Rights groups and relatives of the condemned men, all Shi`ites, dismissed the proceedings as a farce.
"They were activists in their villages and we think they were targeted because of their activities," said Nabeel Rajab, head of the Bahrain Center for Human Rights. "This will deepen the gap between the ruling elite and the population."
Lebanon`s Shi`ite group Hezbollah condemned the sentences, saying they were part of the "continuous crime committed by the regime in Bahrain against the people of Bahrain ... (who) are exposed to severe oppression because of their request for their legitimate rights."
Bahrain`s state news agency said the verdicts could be appealed and defendants had "every judicial guarantee according to law and in keeping with human rights standards," a statement disputed by relatives of the condemned men who attended the sentencing.
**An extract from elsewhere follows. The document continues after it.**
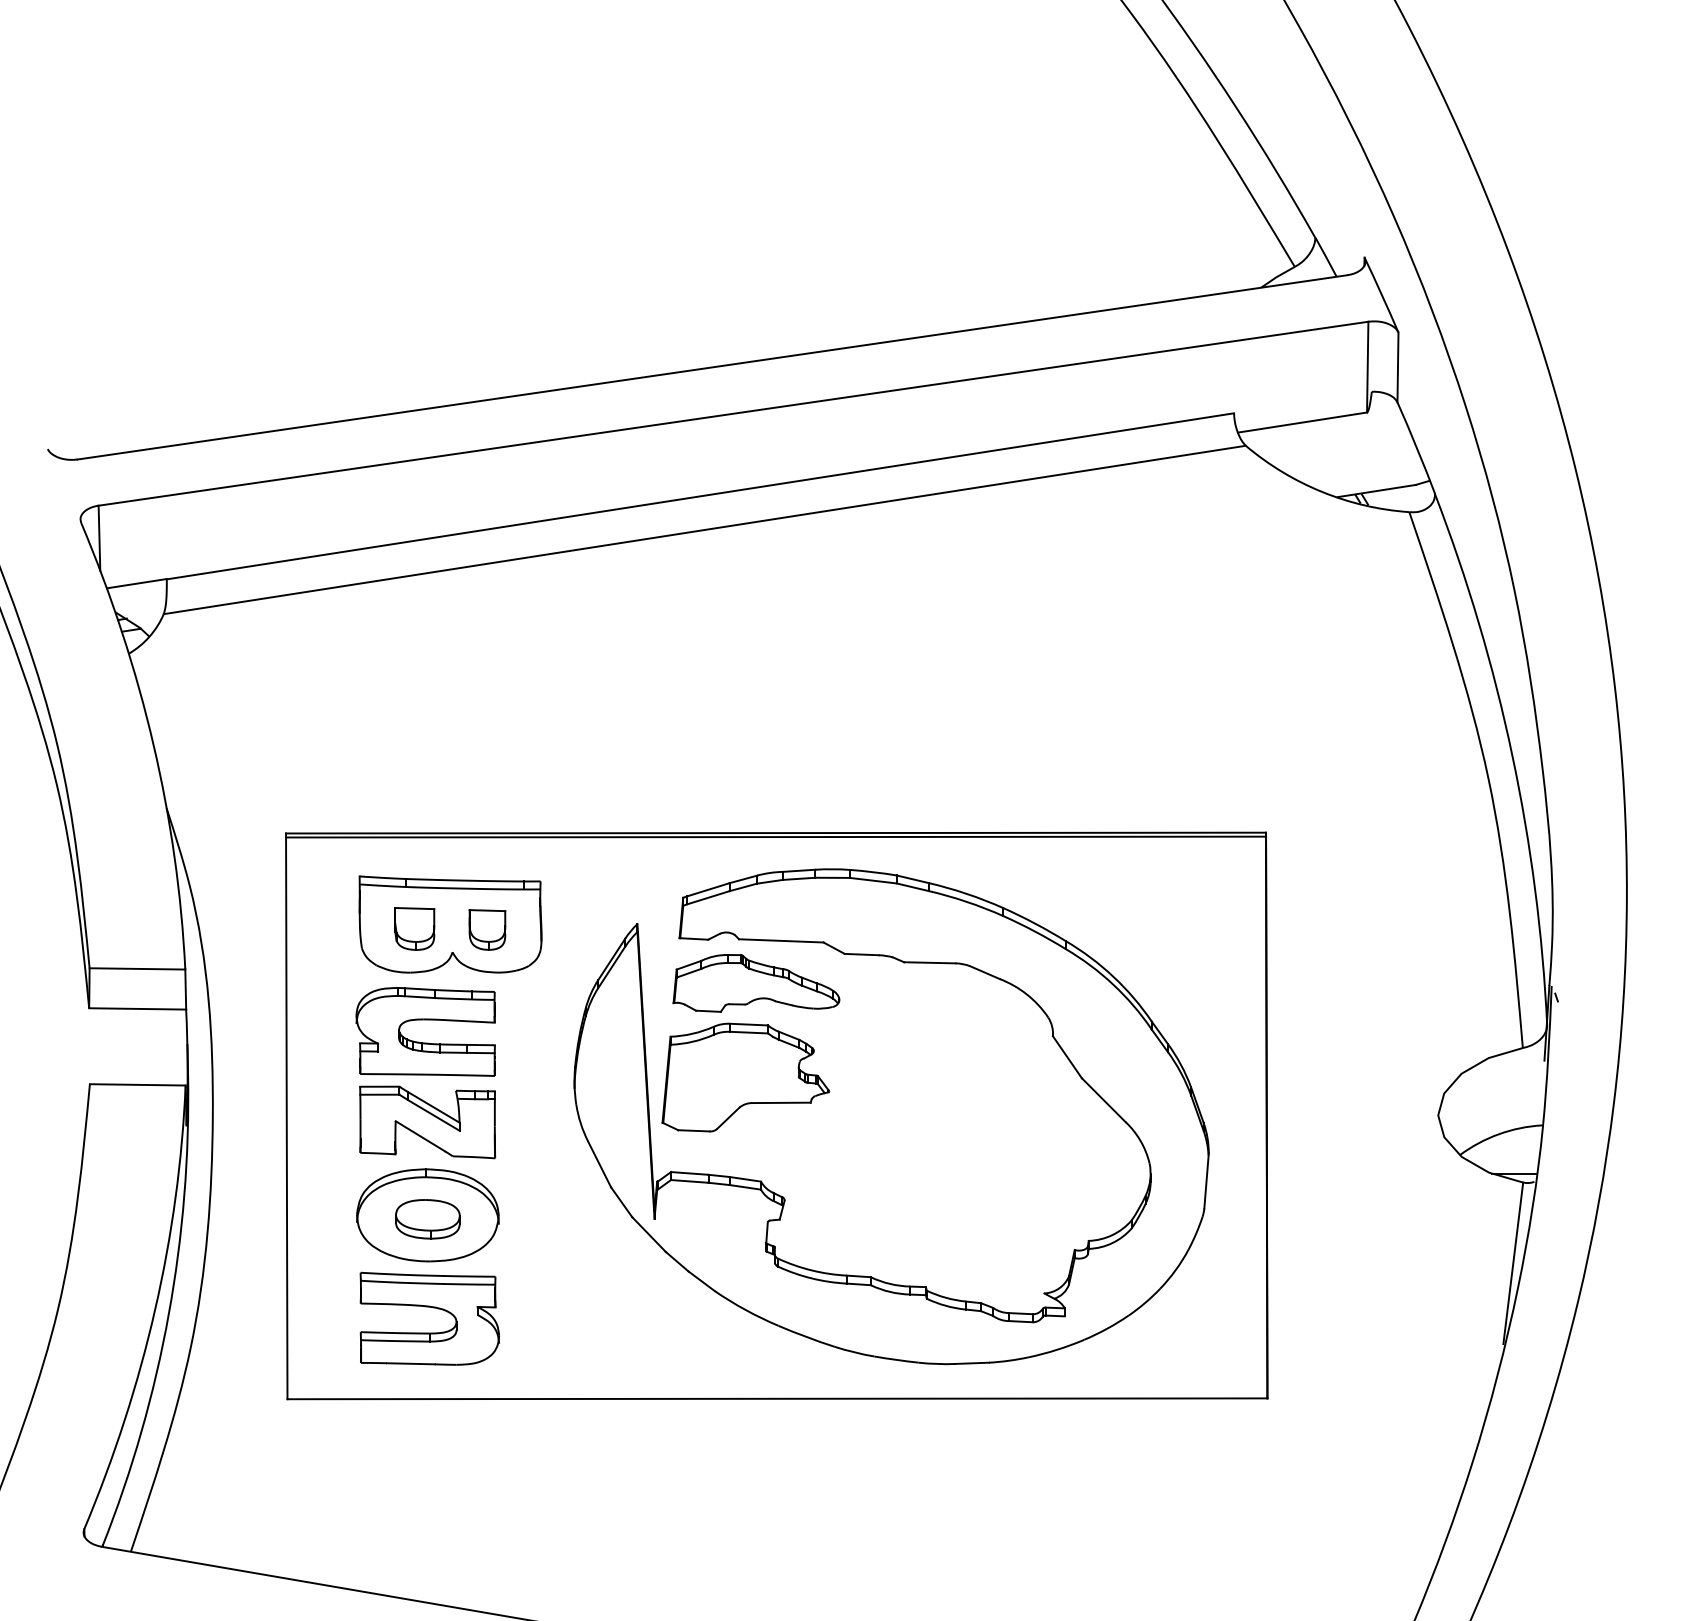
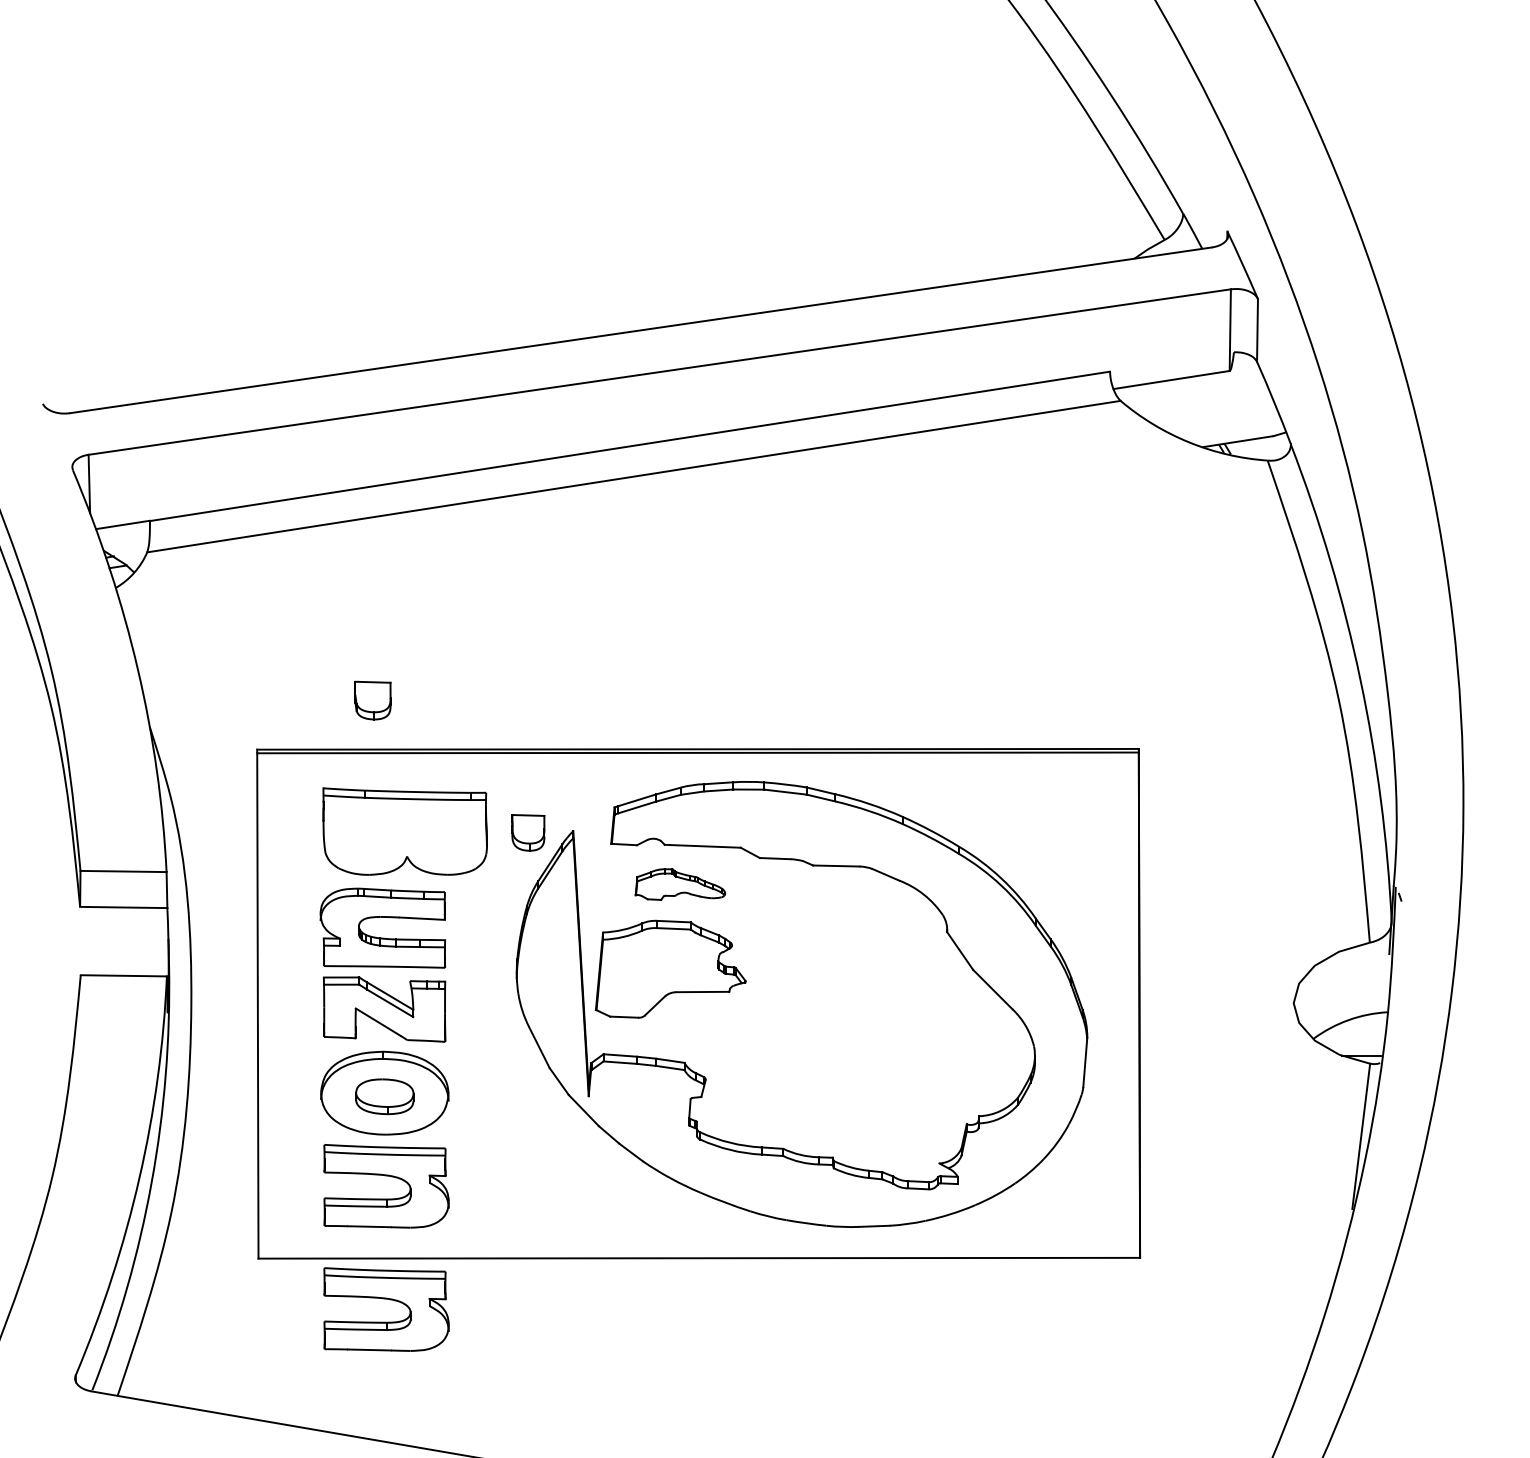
part: (414, 928) -> (372, 700), moved
part: (487, 929) -> (528, 832), moved
part: (756, 983) -> (680, 884), size x0.6
part: (433, 1445) -> (389, 1300), added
"Even the accusations contradicted each other," said a relative of one of the men sentenced to death. He said there were discrepancies between statements by prosecutors and coroner reports issued at the time of the killings.
Rights group Amnesty International said Bahrain should not use the death penalty.
Malcolm Smart, Amnesty`s Director for the Middle East and North Africa, noted that the accused had been tried by a military court and could only appeal to a military court "raising great fears about the fairness of the entire process."
At least 29 people have been killed since the protests started, all but six of them Shi`ites. The six included two foreigners -- an Indian and a Bangladeshi -- and four policemen.